Partisan politics and rhetoric causing long-term damage
There’s something deeply broken in the way political arguments are being made right now. Honestly, for the last 16 years.
Supporting limited government, stronger regulation, more spending, less spending are legitimate political debates. But what we see now are partisan talking points that are exaggerated, embellished, or completely fabricated, repeated as if they are established fact.
And the damage goes far beyond politics.
When someone throws out numbers that clearly don’t withstand even basic scrutiny, like claiming $400 million in fraud when the publicly charged case is about $14 million, it doesn’t just weaken their argument on that issue. It destroys their credibility everywhere else. Once people realize you’re willing to inflate facts for political gain, everything you say becomes suspect.
Twenty years ago, politicians still disagreed strongly, but there was at least an expectation that someone would step in when misinformation crossed the line.
During the 2008 election, a supporter told John McCain that she didn’t trust Barack Obama because she believed he was “an Arab.” McCain immediately shut it down and defended his opponent’s character. He made it clear that disagreement over policy didn’t justify spreading falsehoods.
Go back even further to the debates between John F. Kennedy and Richard Nixon. At times they openly acknowledged they actually agreed on the goals. Their disagreement was about how to get there.
Imagine hearing that level of honesty in modern political discourse.
Instead, we now have young political operatives, and now even “independent journalists,” whose entire model is built around amplifying partisan narratives. They take exaggerated claims, strip away context, and push emotionally charged content because outrage spreads faster than facts.
And those narratives don’t stay online.
In Minnesota we watched the fallout from the federal immigration crackdown known as Operation Metro Surge, where thousands of federal agents were deployed across the state and more than 3,000 people were arrested.
During that operation two U.S. citizens were shot and killed by federal agents in Minneapolis, triggering protests and national political conflict. Yes, they were shot. And they were killed. These are indisputable facts regardless of what your viewpoint of their actions may be.
The situation quickly spiraled into outrage, protests, and political chaos across the state.
But what’s even more troubling is how quickly exaggerated narratives, speculation, and politically motivated messaging filled the information vacuum. Claims started flying from every direction. Politicians, commentators, and viral online personalities began pushing narratives long before the facts were actually known. Just look at the immediate statements and the subsequent refusal to walk them back. That seems to be the standard in federal politics now.
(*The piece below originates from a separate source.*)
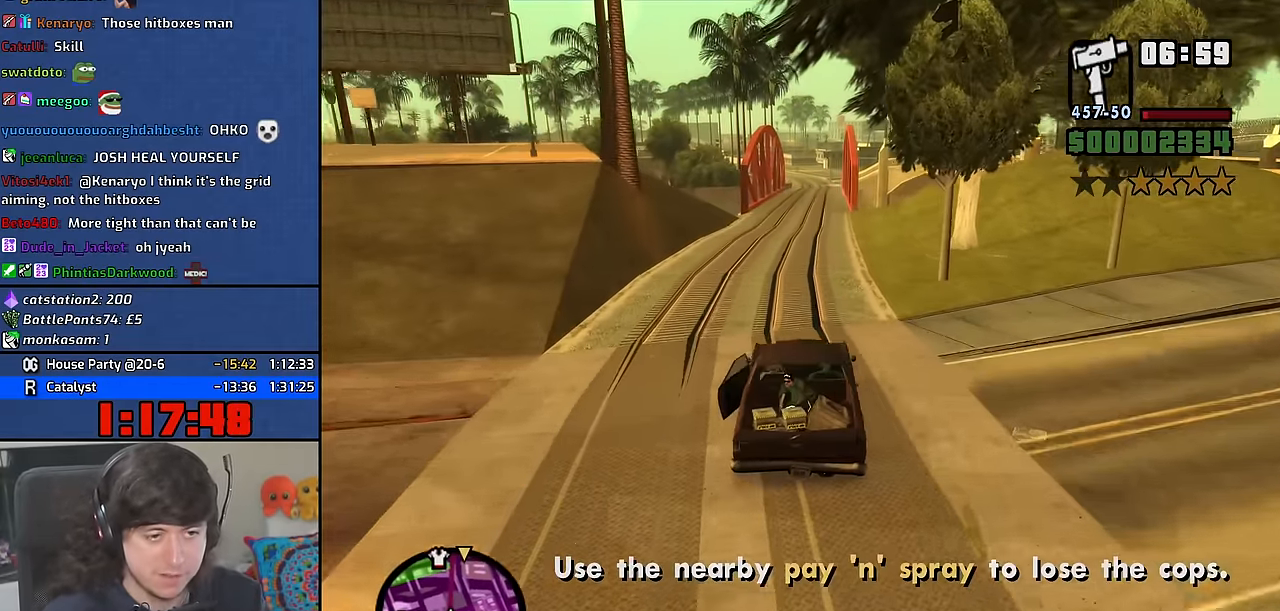
{"keys": ["w"], "mouse": [], "events": []}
That’s the real danger of the current environment.
Constituents already support you. They are party line voters.
So why lead with inflammatory rhetoric and questionable claims?
Do you honestly believe you are helping your cause or persuading new voters?
What happens next is predictable. Your supporters take those exaggerated claims and react emotionally, usually with anger. Neighbors begin seeing each other as enemies. Communities become divided over narratives that were inflated or outright false from the beginning.
And when someone calls it out, like I did to a local candidate, the response is:
“I will forever support limited government and a government that does not have a dollar of waste, fraud, or abuse. I will forever spread that message to voters in Minnesota. That makes me a principled conservative, not a partisan Republican.”
But that completely dodges the question.
Supporting limited government is a legitimate political philosophy. Nobody disputes that.
But being principled means engaging with facts, even when those facts do not support your narrative.
If someone points out that a number is exaggerated, that evidence does not support the claim, or that a story is being misrepresented, repeating your ideological slogan does not address the issue. It avoids it.
Unless the definition of “principled” changed overnight, integrity still requires intellectual honesty.
You can absolutely argue that government waste should be rooted out. You can absolutely argue that fraud should be prosecuted aggressively. Most Americans across the political spectrum would agree with those goals.
But if your argument relies on inflating numbers, repeating unverified claims, or amplifying narratives that fall apart under scrutiny, then that is not principled conservatism.
That is just partisan messaging dressed up as principle.
And the long-term damage is real.
Every time exaggeration replaces evidence, trust erodes a little more. Every time politicians rile up their base with claims that are not grounded in reality, the divide between neighbors gets a little wider.
And eventually we end up where we are today. A political environment where outrage travels faster than truth, and credibility has become optional.